L’Oreal buys Australian owned Aesop skincare maker for $2.25bn

The transaction caps months of negotiations as other companies, including private equity firm Permira and Chinese investment firm Primavera Capital also showed interest in the Australian brand.
French skincare giant L’Oréal has agreed to acquire luxury cosmetics brand Aesop, which was founded in Melbourne before developing a cult global following, for $2.53bn (€2.32bn).
The transaction caps months of negotiations as other companies, including private equity firm Permira and Chinese investment firm Primavera Capital also showed interest in the Australian brand, owned by Brazil’s Natura & Co, people familiar with the matter told Bloomberg last month.
At L’Oreal, Aesop joins a cast of luxury brands such as Lancôme and Yves Saint Laurent as the French company bets on a continued drift toward high-end cosmetics.
L’Oreal bought Skinbetter Science, a US maker of skincare creams distributed via doctors, in recent months to boost another high-end segment it calls “active cosmetics,” with brands like as La Roche-Posay and SkinCeuticals.
The company’s luxury unit surpassed its mass-market division two years ago to become the group’s largest, and L’Oreal expects the trend to continue.

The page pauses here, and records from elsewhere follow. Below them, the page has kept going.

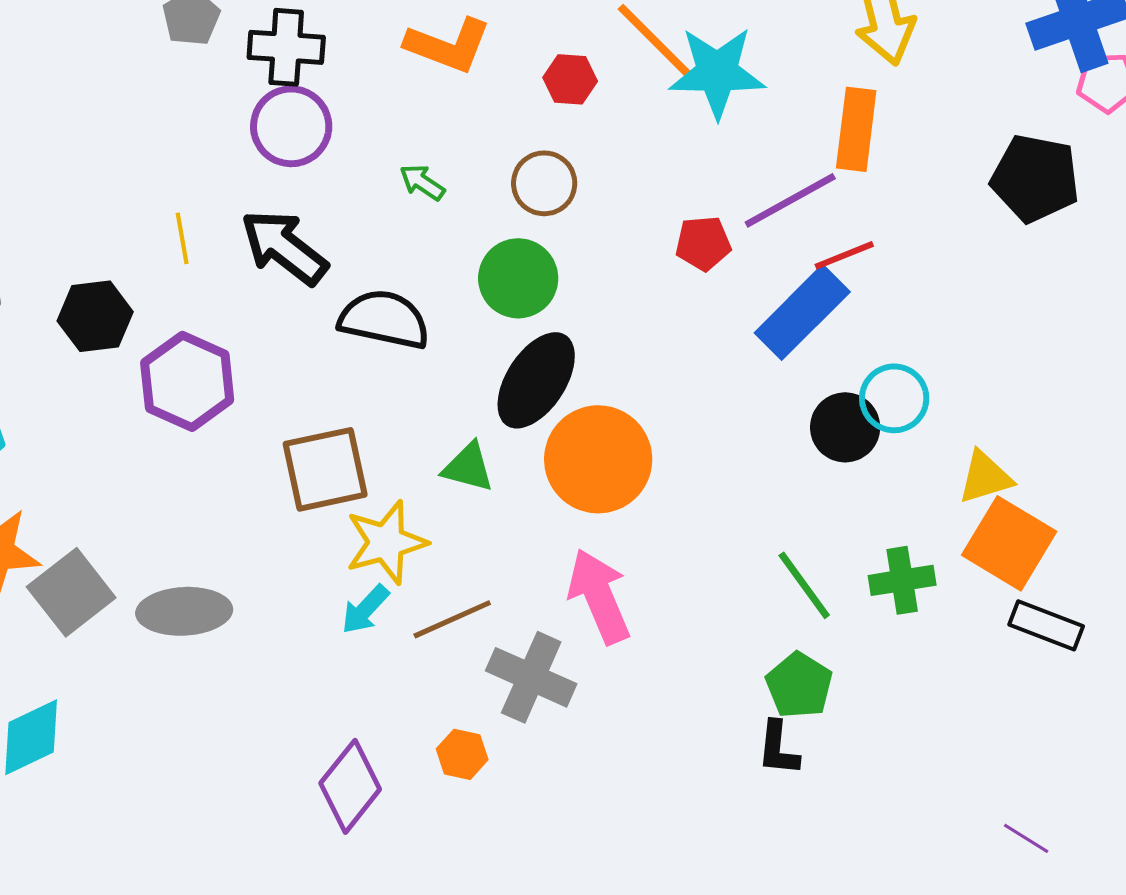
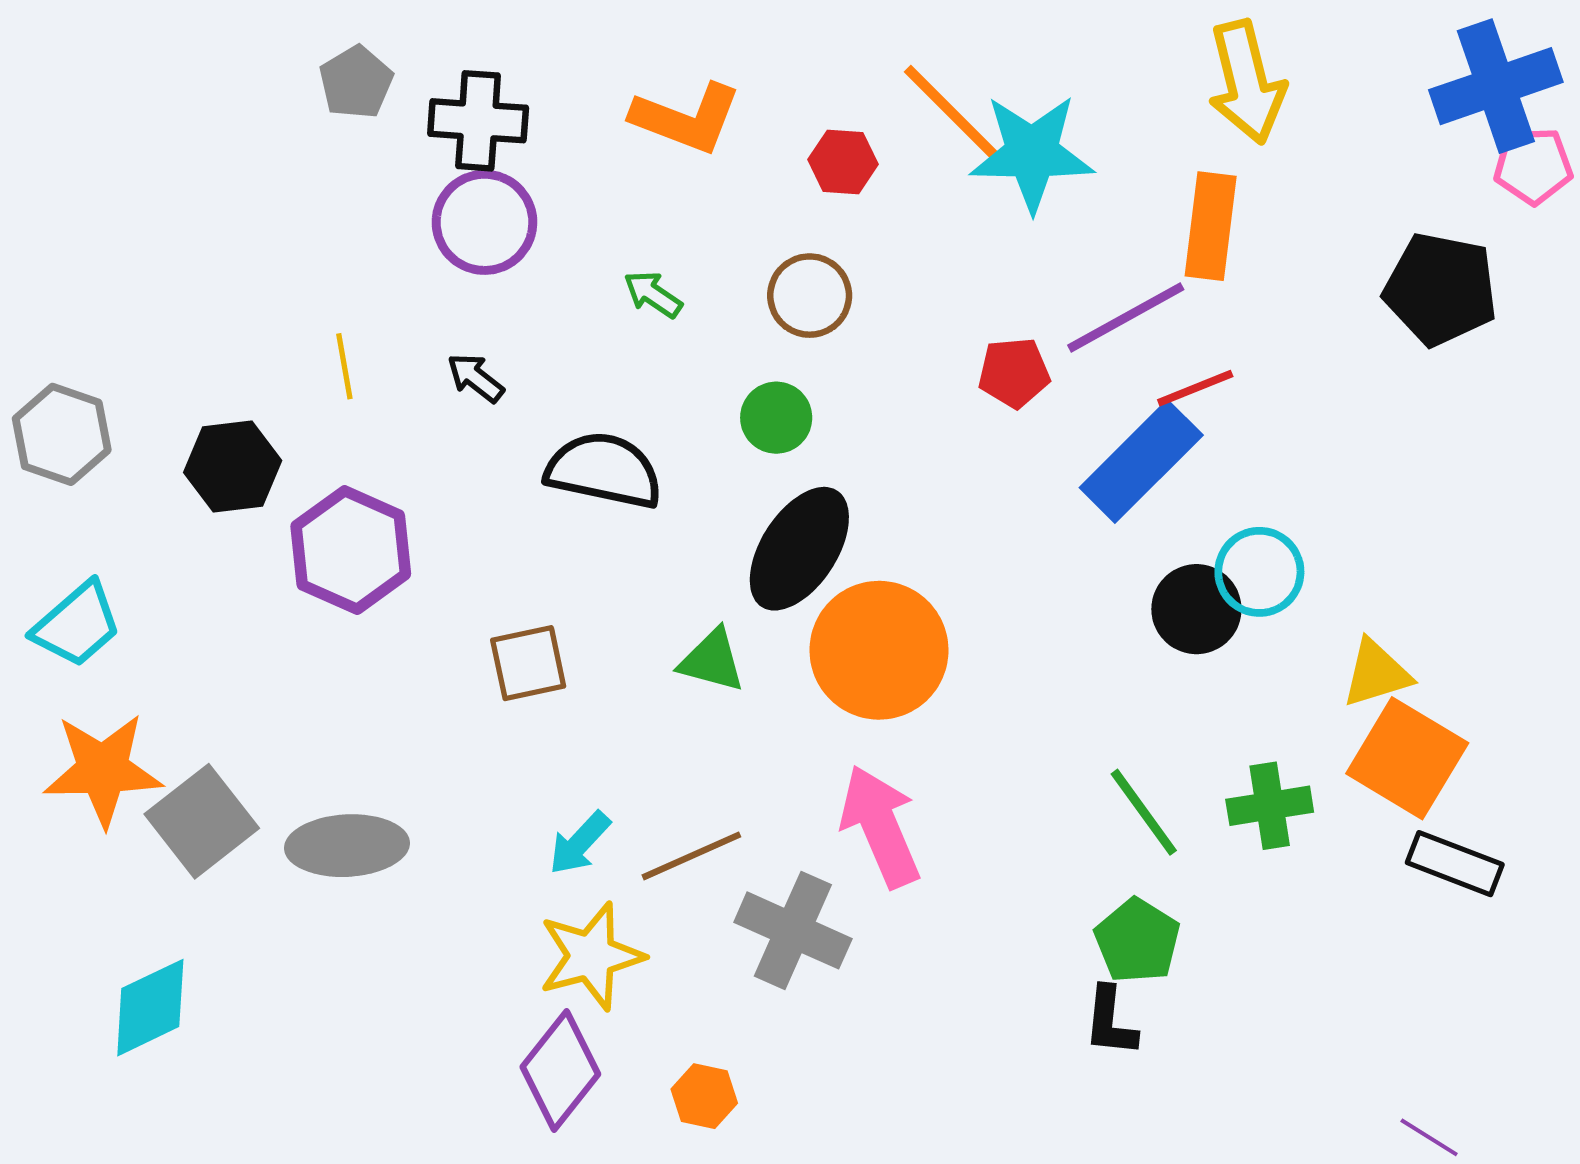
black arrow: (284, 247) -> (475, 378), size x0.5
green circle: (518, 278) -> (776, 418), size x0.7
brown square: (325, 469) -> (528, 663), size x0.7
yellow star: (386, 542) -> (591, 956), moved
orange hexagon: (462, 754) -> (704, 1096), moved

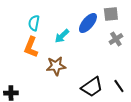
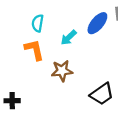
orange L-shape: (31, 47) -> (34, 50), turned 145

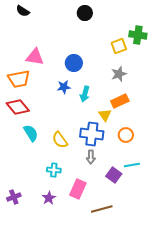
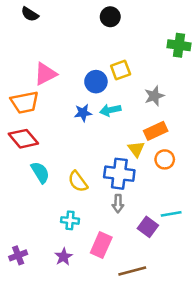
yellow square: (119, 46) -> (121, 70), moved
pink triangle: (35, 57) -> (45, 74), turned -36
cyan arrow: (85, 94) -> (110, 110), moved, turned 63
orange circle: (126, 135) -> (165, 159), moved

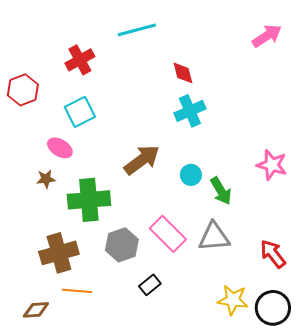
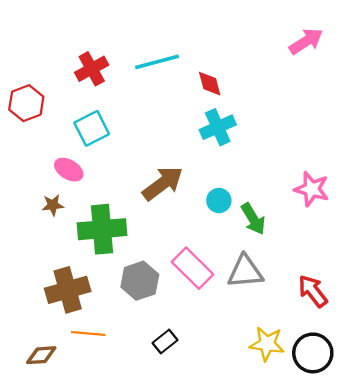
cyan line: (137, 30) -> (157, 62), moved
black rectangle: (150, 285) -> (165, 341), moved

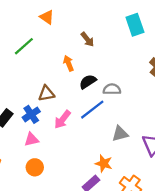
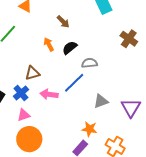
black semicircle: (88, 82) -> (70, 48), moved
pink arrow: (62, 119) -> (49, 94), turned 66
orange circle: (35, 167) -> (29, 139), size x1.6

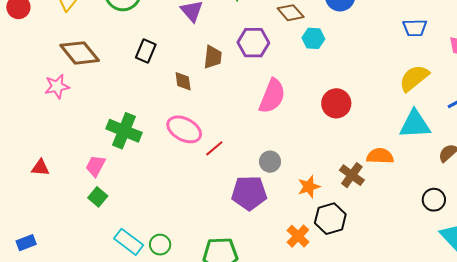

Aesop also brings a focus on clean, sustainable ingredients that can appeal to young consumers, said Bernstein analyst Bruno Monteyne.
For the Brazilian beauty firm Natura, the transaction will help cut debt and focus on turning around other businesses. Natura’s US depository receipts surged as much as 15% in late trading after the deal was announced.
Aesop opened two stores in China recently and they’ve become the brand’s top sellers worldwide, underscoring its potential there, according to Rogerio Fujimori, an analyst at Stifel.